For those who don’t know the story of Sal Khan and the Khan Academy, a look at the back story and growth rate of the online education portal can be startling. What began as a one-on-one tutoring sessions between Khan and his cousin in 2004 has grown into a platform that touches 200 countries, includes 150,000 educators and welcomes 10 million unique users every month.

Khan’s made a dynamic presentation at CME Group’s annual Global Financial Leadership Conference this week and shared his keen insights on the current and future landscape for education:

On the rising costs of higher education in the U.S.: Khan said an education system where costs grow 5% faster than inflation is not sustainable, adding that the return on investment current students are getting is not good. “The ecosystem is right for alternatives.” Khan says the de-coupling of knowledge and credentials might help solve structural unemployment. For example, Khan says there is talk about competency tests and assessments soon becoming the basis for getting a job at firms like Google, regardless of whether the candidates have a college degree.
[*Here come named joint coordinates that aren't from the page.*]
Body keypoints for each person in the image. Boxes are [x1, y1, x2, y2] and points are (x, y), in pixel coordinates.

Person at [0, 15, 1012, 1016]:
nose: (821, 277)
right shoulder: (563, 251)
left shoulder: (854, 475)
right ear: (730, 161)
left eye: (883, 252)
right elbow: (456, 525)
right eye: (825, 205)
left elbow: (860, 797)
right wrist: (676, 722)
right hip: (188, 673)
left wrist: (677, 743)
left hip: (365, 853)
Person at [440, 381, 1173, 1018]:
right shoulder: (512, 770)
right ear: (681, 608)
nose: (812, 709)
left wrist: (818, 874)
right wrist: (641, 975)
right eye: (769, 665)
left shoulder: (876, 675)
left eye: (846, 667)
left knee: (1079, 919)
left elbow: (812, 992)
On the process of learning: Khan says there are structural weaknesses surrounding how long students are given to learn something and how well they are expected to master it. All too often, students are given a set amount of time to learn something, then they are tested on the subject and move on — regardless of if they display mastery of the subject or just basic proficiency. Khan says knowledge should be the goal, time it takes should be the variable. Khan noted that  just 1 million of the Academy’s unique monthly users each month are students. The remaining 9 million are ordinary people simply looking to better themselves.
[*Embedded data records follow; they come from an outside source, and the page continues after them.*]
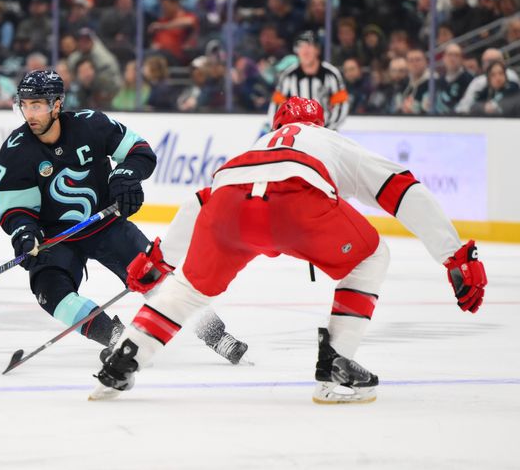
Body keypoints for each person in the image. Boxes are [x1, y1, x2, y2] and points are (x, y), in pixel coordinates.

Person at [91, 96, 487, 402]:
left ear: (277, 123)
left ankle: (126, 359)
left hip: (228, 204)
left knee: (189, 291)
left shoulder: (260, 144)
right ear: (319, 123)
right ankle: (335, 362)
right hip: (296, 201)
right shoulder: (328, 139)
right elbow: (402, 189)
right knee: (370, 256)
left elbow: (200, 201)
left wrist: (161, 259)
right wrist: (454, 254)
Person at [0, 69, 248, 362]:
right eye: (24, 105)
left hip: (105, 225)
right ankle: (117, 338)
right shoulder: (16, 150)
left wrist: (125, 178)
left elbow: (140, 151)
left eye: (37, 105)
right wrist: (25, 233)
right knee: (50, 292)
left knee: (155, 277)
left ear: (56, 104)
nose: (30, 113)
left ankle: (218, 336)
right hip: (57, 238)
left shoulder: (91, 125)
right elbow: (16, 209)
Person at [267, 31, 349, 130]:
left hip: (326, 133)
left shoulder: (331, 74)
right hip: (296, 134)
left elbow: (341, 106)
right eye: (301, 46)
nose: (305, 51)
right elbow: (276, 107)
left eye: (309, 46)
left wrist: (326, 130)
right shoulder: (288, 76)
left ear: (317, 50)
On the best use of classroom time: Khan says class time needs to shift away from teacher lectures, which can inhibit kids from mastering subjects at their own pace. Class time should still be for human interaction, Khan explains, but that interaction should feature students teaching students or games and other activities being introduced to reinforce learning.

On competition between different teaching methodologies: Khan says the Academy is agnostic on the different approaches to teaching. “If you see the same concept from multiple directions, then some combination of those directions will make it click in your head.”
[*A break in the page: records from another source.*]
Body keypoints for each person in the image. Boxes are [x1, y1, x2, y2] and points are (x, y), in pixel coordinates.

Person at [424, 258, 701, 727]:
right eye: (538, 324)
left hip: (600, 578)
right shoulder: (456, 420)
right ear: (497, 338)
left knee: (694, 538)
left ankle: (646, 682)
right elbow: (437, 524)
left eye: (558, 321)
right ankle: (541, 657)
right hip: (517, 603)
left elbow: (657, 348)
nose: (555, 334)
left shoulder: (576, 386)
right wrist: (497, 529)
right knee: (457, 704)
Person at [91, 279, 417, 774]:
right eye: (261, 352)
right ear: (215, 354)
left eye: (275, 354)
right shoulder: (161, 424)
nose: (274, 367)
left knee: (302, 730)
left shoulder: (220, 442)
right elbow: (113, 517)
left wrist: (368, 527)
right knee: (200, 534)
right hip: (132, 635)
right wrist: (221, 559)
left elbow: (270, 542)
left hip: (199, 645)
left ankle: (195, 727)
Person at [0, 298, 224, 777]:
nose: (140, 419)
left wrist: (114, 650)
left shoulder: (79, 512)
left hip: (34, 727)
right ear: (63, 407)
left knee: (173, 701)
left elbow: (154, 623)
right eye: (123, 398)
Khan Academy in prison?: The Khan Academy’s motto is: “A free, world-class education for anyone, anywhere.” When most people read that, they think it refers to helping people with little to no resources, often times in third-world countries. But Khan says prison is one place where the Academy is starting to reach a new segment of the first-world. Khan said some prisons are trying the Academy offline due to connectivity issues or privileges, but he hopes it goes online in the next few years. “Instead of becoming more hardened and more cynical, this is one area where you can better yourself.”